You guys remember that great sci-fi trope where a global computer/robot system runs amok and determines that the best thing for the planet is the extermination of humanity? You know, like Skynet from the Terminator films, or the Machines of the Matrix? Well, I done just had a thought about the war between humanity and AI - and I realized that Skynet has been live and dangerous for a while now.
This realization has come arm in arm with another, more pervasive and more interesting insight: artificial intelligence does not need some sort of complex computer system on which to run.
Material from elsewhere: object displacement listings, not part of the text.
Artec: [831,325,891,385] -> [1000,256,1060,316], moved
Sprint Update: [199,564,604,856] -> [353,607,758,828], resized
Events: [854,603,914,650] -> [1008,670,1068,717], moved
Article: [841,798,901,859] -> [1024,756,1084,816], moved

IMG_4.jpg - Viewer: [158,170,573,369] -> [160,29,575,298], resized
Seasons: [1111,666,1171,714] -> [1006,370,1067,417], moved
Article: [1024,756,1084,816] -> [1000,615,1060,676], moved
AI is at its core little more than set of rules: If A, then B. Run, rinse, repeat to maximize Z. Do you see where I'm going with this?
Corporate Law
The entire structure of corporate law, from the protections for individuals within the corporation to the legally mandated imperative to turn a profit, can be interpreted as a sort of primitive but sweeping artificial intelligence network. Decisions are made not by individuals within the company but by the rules and policies which govern the way the company works. In this sense, cororations can be seen as large stupid programs which carry out a very simple operation, with varying degrees of success: they are to make money.
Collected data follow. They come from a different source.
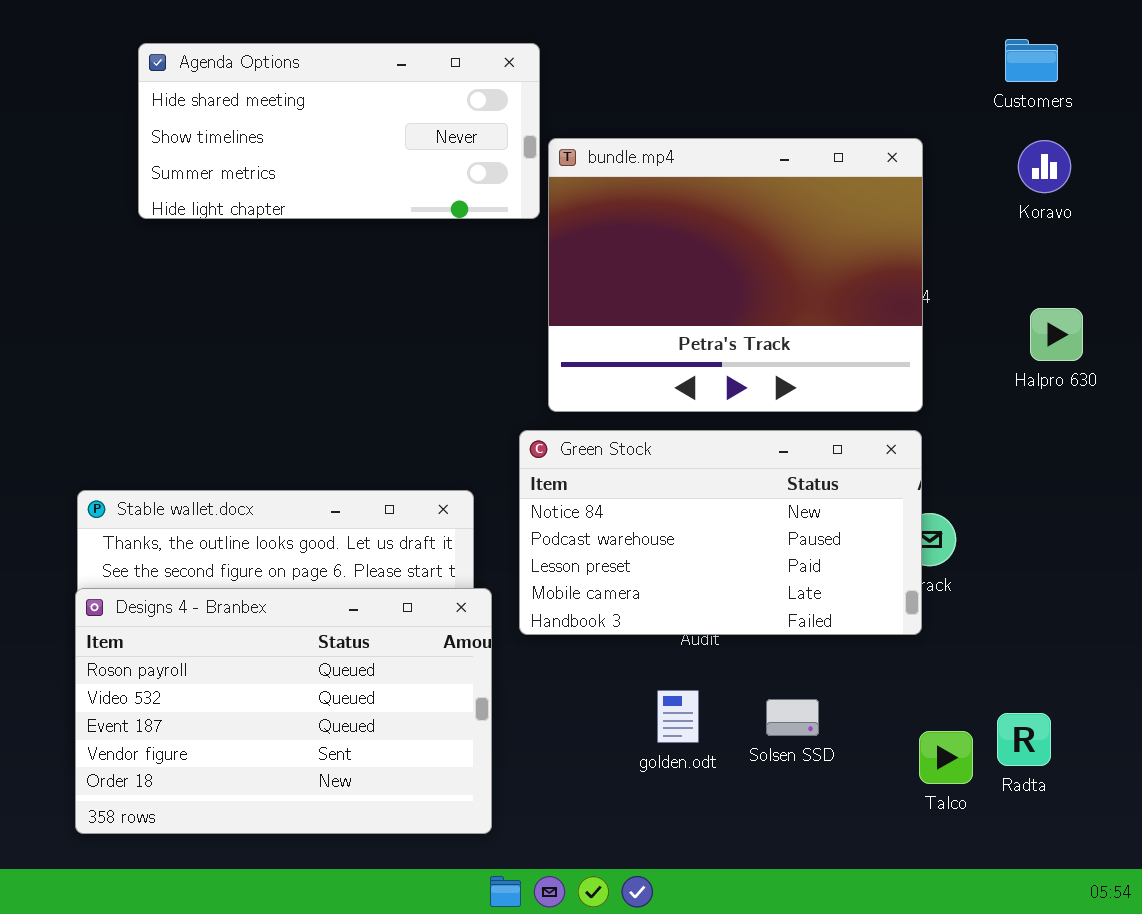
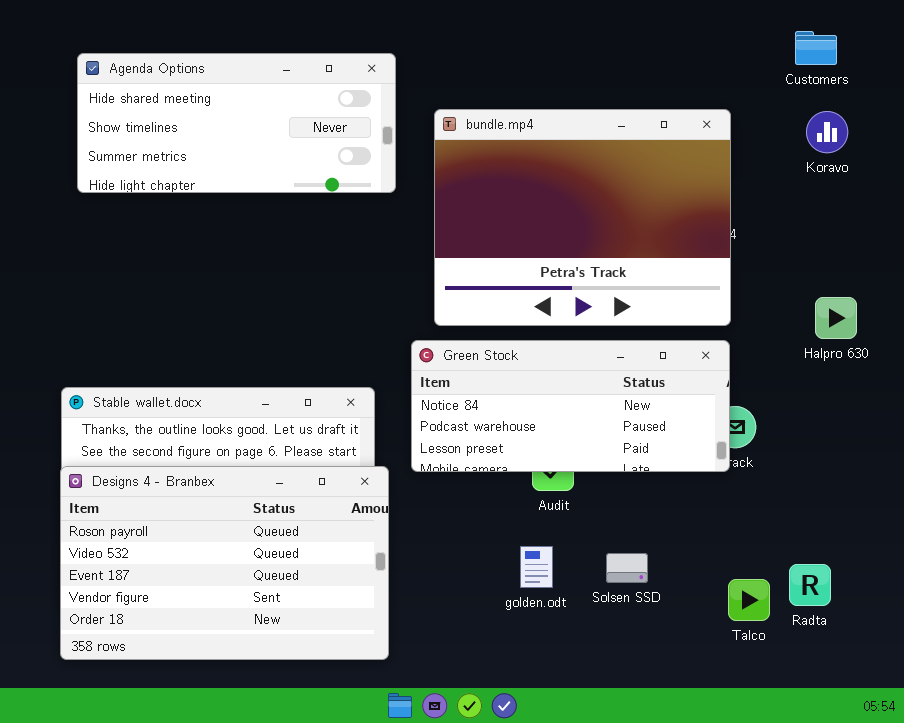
Agenda Options: [138,43,540,219] -> [77,53,396,193], moved
Halpro 630: [1030,308,1083,361] -> [815,297,857,339], moved
Green Stock: [519,430,922,635] -> [411,340,730,472], resized

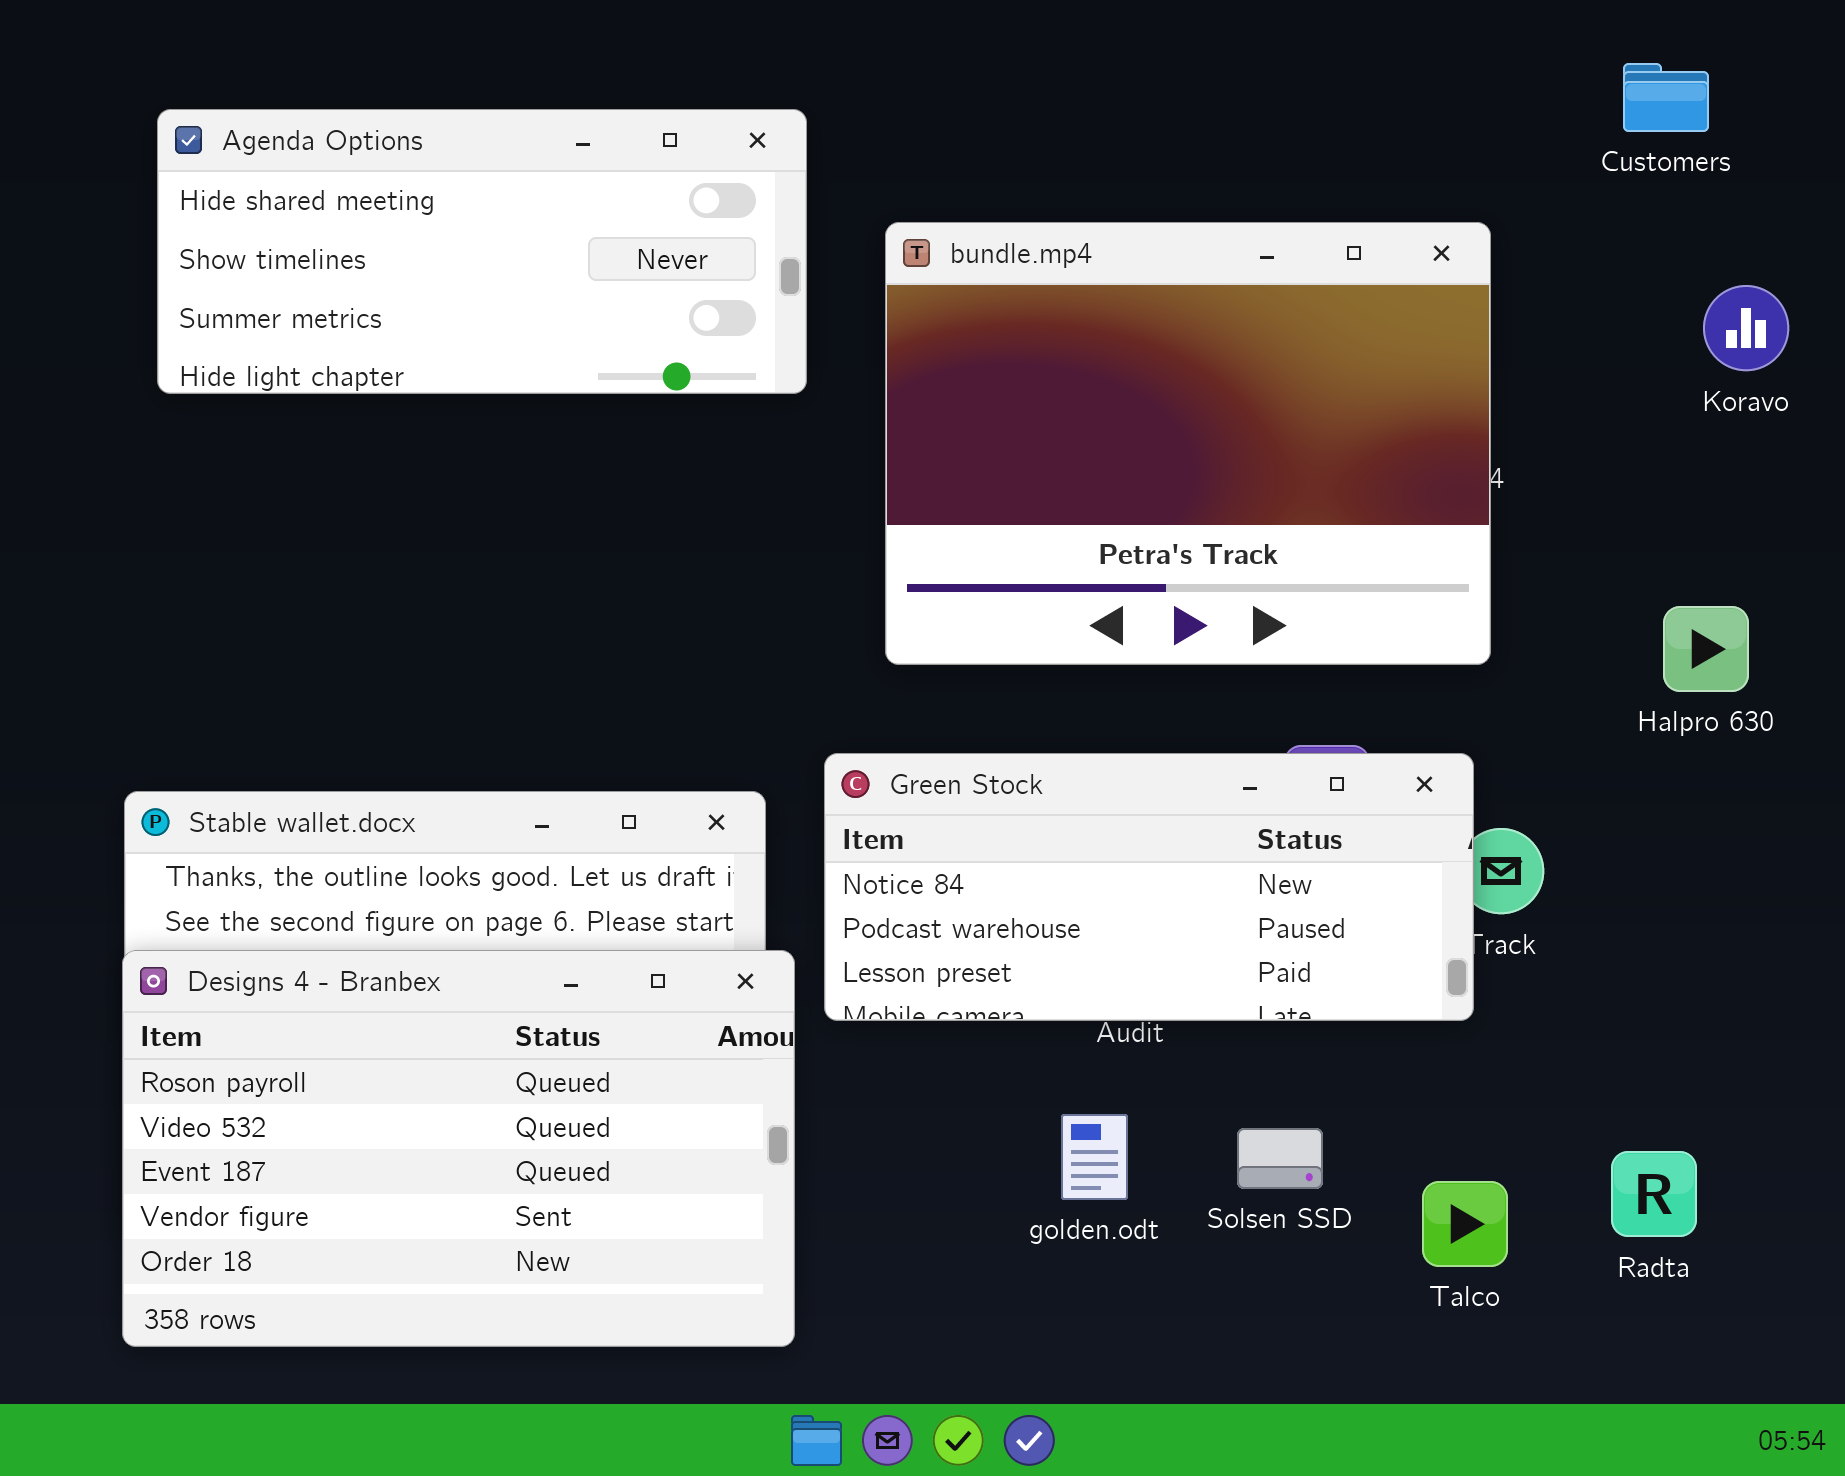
Koravo: [806,111,848,153] -> [1703,285,1789,371], moved
Green Stock: [411,340,730,472] -> [824,753,1474,1021], moved
Talco: [728,579,770,621] -> [1422,1181,1508,1267], moved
As a type of intelligence competing against similar but rival intelligences over a scarce resource, corporations can almost be said to adhere to a sort of natural selection: those corporations that prove most fit will go on to survive, muliply and thrive - those that fail for whatever reason to maximize their profit will die.
The Problem
So...in a world where it's easy for a multinational corporation to rape some developing country for some crazy valuable resource, pay the workers a hundrendth of what their work would command on an open market, then export the profits to corporate HQ in Switzerland or Dubai or whatever in the name of free market capitalism, what's the lesson?
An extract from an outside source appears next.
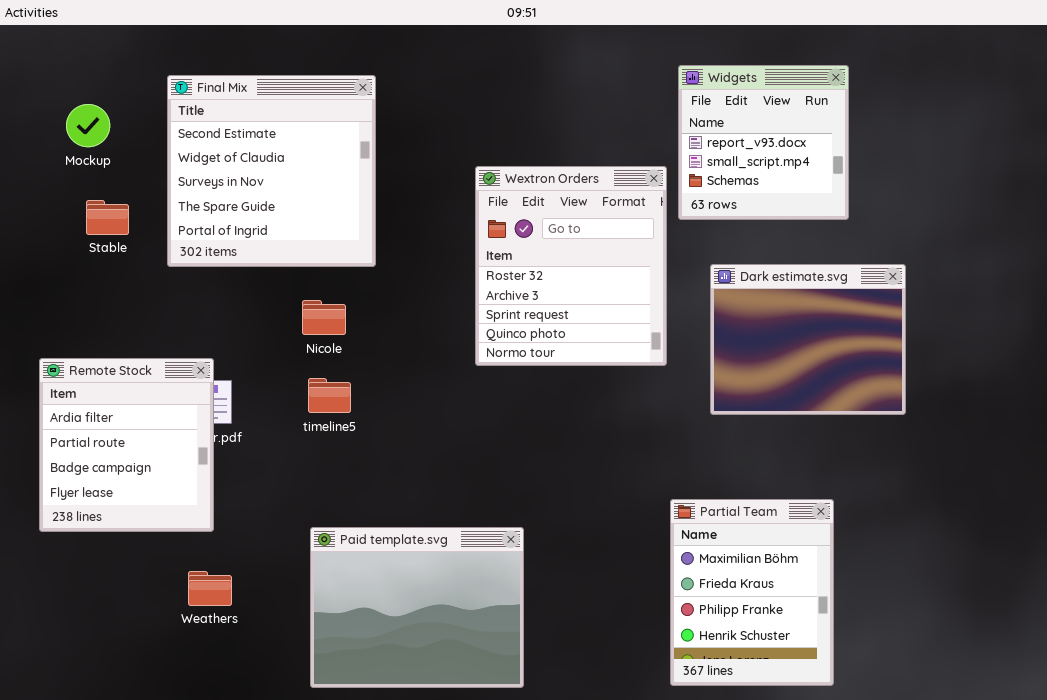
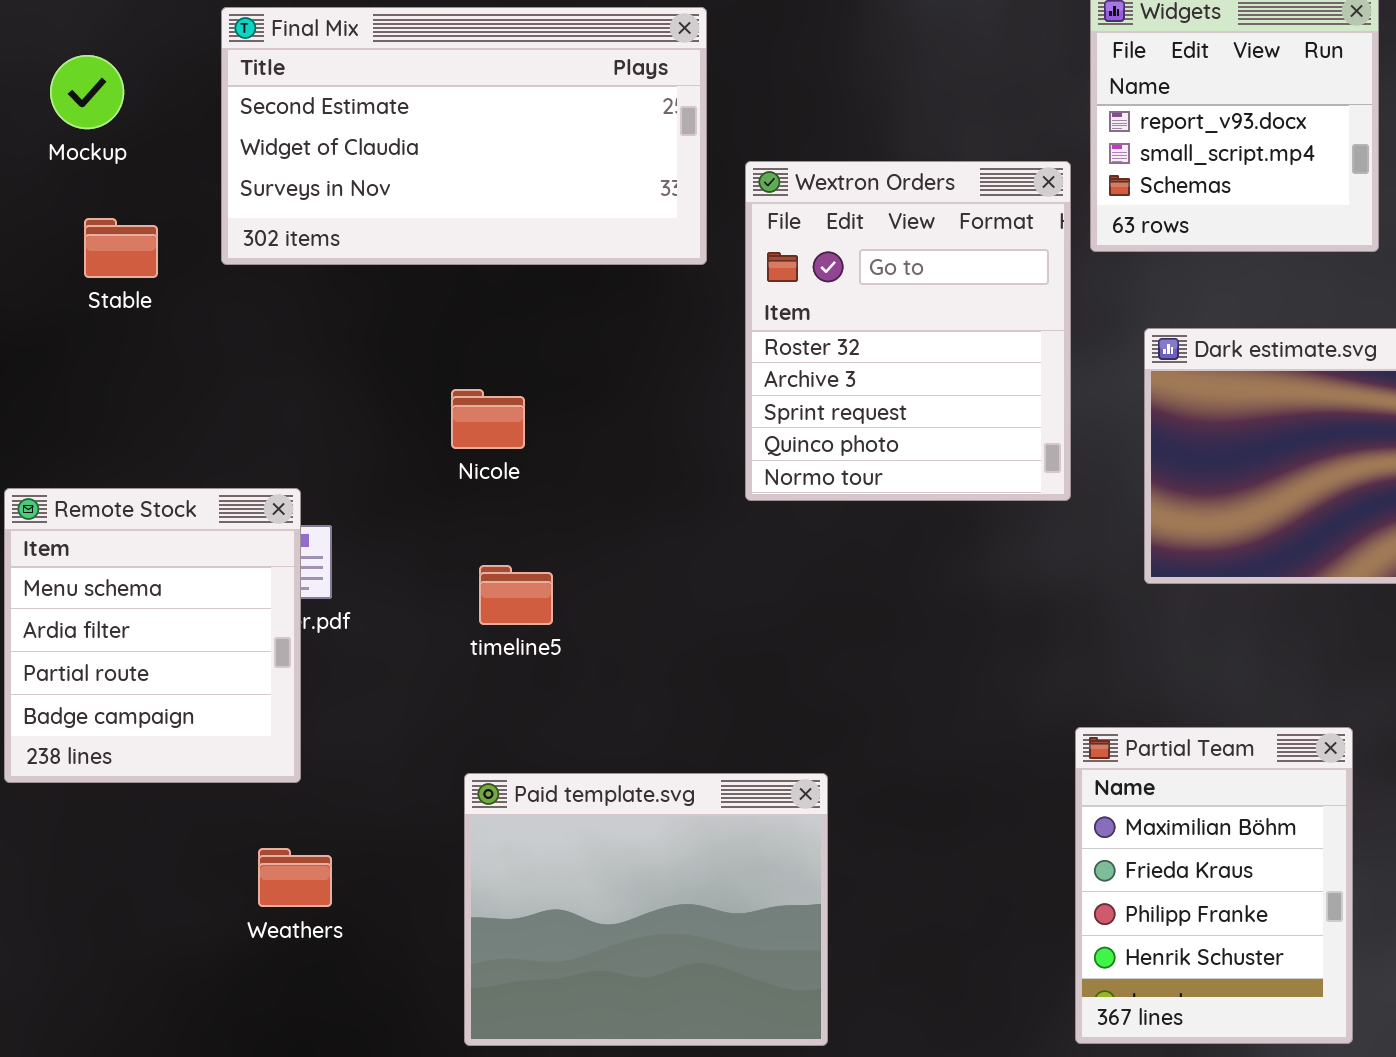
Final Mix: [167,75,376,267] -> [221,7,707,265], resized
Remote Stock: [39,358,214,532] -> [4,488,301,783], scrolled up 1 row
timeline5: [308,378,351,413] -> [479,565,553,625], moved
More directly: the industrial-military complex makes this entire issue overt. Defense contractors are an enormous part of our overall economy. A perpetual state of warfare is the ideal environment for a defense contractor, because that's where the greatest demand will be found. Those corporations most successful in finding customers are those most adept at finding war - and the best of the best are those who can get into positions of power from which they can ensure that there's always a war going on. Sure, there are individual players like Dick Cheney and George Buch and that entire cabal - but the state of affairs cannot be laid at their feet exclusively. They are merely pawns, just doing their jobs - it's the system itself that is at fault. Evolutionary forces compell the profit-driven AI to maximize profit, and if that means perpetuating war then so be it. That's the nature of the beast.
Another Way
It takes humanity, it takes compassion and it takes genuine concern for the well-being of others for some CEO to put a stop to exploitive business practices. It takes a very human intelligence to treat humans as humans - to put the worth of human lives above the worth of the dollar. The corporate AI is incapable of this operation - it's a stupid machine, very good at what it does but not much good at anything else; you can't teach a beast that only values profit to suddenly place value on human life. For the human members of a company to step in and do so is to compromise the evolutionary fitness of the corporation - to devote resources to humanity is to devote them away from profit, and simple evolution teaches us that in a competitive gene pool a move away from fitness can be catastrophic.
Hopeless Conclusion
So, do you see it? The final piece of the puzzle: we rely on the network of codependent corporations for almsot every facet of our way of life. To disrupt the corporate AI is to undermine the very infrastructure of our lives. Far easier to deny the problems, condemn the complainers and act like all is well. We have created a monster, and it serves us well - but it eats lives, human beings, entire regions. As long as we are tethered to a system that puts profit above humanity, we are only marching towards babylon and a final showdown.
And so Skynet lives and it gives us our iPods and our well-stocked grocery stores and our lovely mom-and-pop weapons industries and our nice cars and our clothing and our running water and our electricity - all it asks in return is perpetual human sacrifice, which we're more than happy to provide. But what happens when south america runs out of bodies? What happens when East Asia creates their own beast?
What happens when, as the movies have always taught us is inevitable, Skynet finally turns on us?